Because if we’ve found the right person, then why do we have to work so hard?  And how do we know that all this work we’re doing wouldn’t be better served in a different relationship?  What if it would be easier or better with someone else?  The people that I talk to don’t mind doing the work to improve and maintain their relationship, but they want to know that they’re doing it with the right person and for the right reasons.

Unfortunately, no one can provide these answers.  We can never really know for certain if we are making the right choice to keep working at it, or to move on; we must make our way in the dark. The best definition I’ve heard for how to know if a marriage is too much work, is that it’s when you don’t want to do the work anymore. You’ve stopped putting in the effort to be connected, to build, to repair, and you have no interest in going back. This is the point where your marriage begins to die.

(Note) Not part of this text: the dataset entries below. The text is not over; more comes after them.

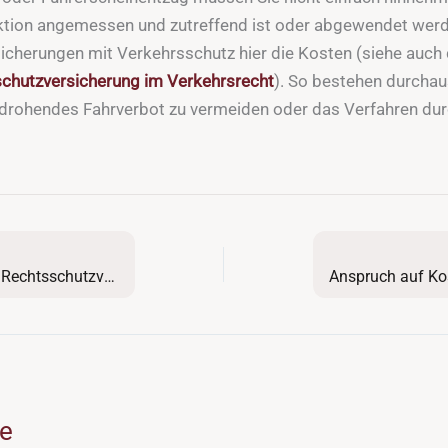
ktion angemessen und zutreffend ist oder abgewendet werd
cherungen mit Verkehrsschutz hier die Kosten (siehe auch 
chutzversicherung im Verkehrsrecht
). So bestehen durcha
n drohendes Fahrverbot zu vermeiden oder das Verfahren dur
Welche Kosten übernimmt die Rechtsschutzversicherung im Verkehrsrecht?
ge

Because the truth is that a marriage is a living thing.  It is either growing or rotting away on the vine, but it is never inert. I wish I could say that you get to a point where you’re done.  You’ve picked the right person, and you’ve had enough time or experience or whatever, and it assures you a happy ending from this moment on.  I wish I could say that’s true.  But it isn’t.

So instead of trying to piece out whether your relationship is kismet, it seems to me more helpful to focus on how much effort you and your partner are willing to put into it.  You can’t know if you’re destined to be together, but you can know if you’re willing to try to meet their needs, and clearly express your own, and repair whatever mistakes you make along the way.  You can know what you’re willing to do each day to foster emotional connection, encourage intimacy, and to let go of whatever’s not worth holding onto. If you are both committed to doing the work, then at the very least, you will know what you have together.  It’s not a guarantee that your relationship will go the distance, but it’s the only thing that will give it a chance.

If you find yourself spinning, not knowing what direction to turn to in your marriage, don’t look towards fortune for an answer.  Don’t try to go back and figure out if you made the right choice oh so many years ago.  Search your heart not for feelings of love, but for a willingness to roll up your sleeves and get to work.